ACTIVITY:
Pick up the mailing-list reply about WebIDL and how DOM methods handle null, and continue it from its final sentence.

SELECTED TEXT:

-=-=-=-=-

Re: [whatwg] WebIDL and HTML5

Garrett Smith wrote:
> There is no DOM method calld doStuff. Can you provide a concrete
> example? Boris couldn't think of one either.

Uh, what?  You never said, "I don't understand that this applies to all 
DOM methods that take a DOMString, so I'd like to have some specific 
examples."

In any case, here's a simple example:

javascript:try { alert(document.createElement(null).localName); } 
catch(e) { alert(e) }

In some UAs that alerts "null", in some it throws an exception because 
createElement("") is not valid.  Just try it.

> No, but there should be a need to call ToString.

The thing is, ToString is lossy.  Once called, there is no way to tell 
apart "null" and null.  However, there are DOM methods which require 
different behavior for the two (e.g. createElementNS and so forth, which 
I did explicitly mention earlier, contrary to your "counldn't think of 
one either" business).

-=-=-=-=-

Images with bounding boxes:
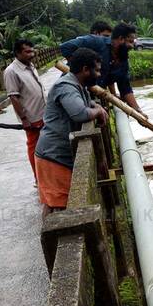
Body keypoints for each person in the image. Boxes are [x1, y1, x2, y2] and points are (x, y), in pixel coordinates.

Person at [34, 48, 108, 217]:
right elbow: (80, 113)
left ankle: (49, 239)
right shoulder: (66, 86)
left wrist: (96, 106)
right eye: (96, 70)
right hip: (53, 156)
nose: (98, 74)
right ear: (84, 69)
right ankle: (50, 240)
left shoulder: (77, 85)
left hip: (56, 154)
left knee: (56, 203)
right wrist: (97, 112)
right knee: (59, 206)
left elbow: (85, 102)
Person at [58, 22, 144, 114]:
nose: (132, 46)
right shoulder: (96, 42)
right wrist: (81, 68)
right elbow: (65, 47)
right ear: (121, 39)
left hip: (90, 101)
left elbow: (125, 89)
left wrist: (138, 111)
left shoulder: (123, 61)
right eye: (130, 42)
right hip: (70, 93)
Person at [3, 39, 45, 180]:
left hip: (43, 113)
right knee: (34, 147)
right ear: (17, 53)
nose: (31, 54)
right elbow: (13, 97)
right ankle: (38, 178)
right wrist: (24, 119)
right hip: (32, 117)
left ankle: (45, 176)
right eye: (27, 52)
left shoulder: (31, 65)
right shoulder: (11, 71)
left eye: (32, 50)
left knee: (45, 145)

-=-=-=-=-

RESPONSE AREA:
Similarly, there are DOM methods that require different behavior for 
null and "".  Specific examples include the proposed DOM style set APIs, 
DOMImplementation.createDocument. There are also cases where returning 
null and returning "" are not equivalent.  inputEncoding is an example.

> It is not something that can or should be generally relied upon
> because it is not standardized and indeed works differently in
> implementations.

Yes.  The whole point is to standardize it.

> Considering your argument for serializing null -> "" being the most
> "sensible", I disagree.

It's sensible in the context of the large number of DOM methods that 
treat the two as equivalent (again, all the *NS methods in DOM3 Core).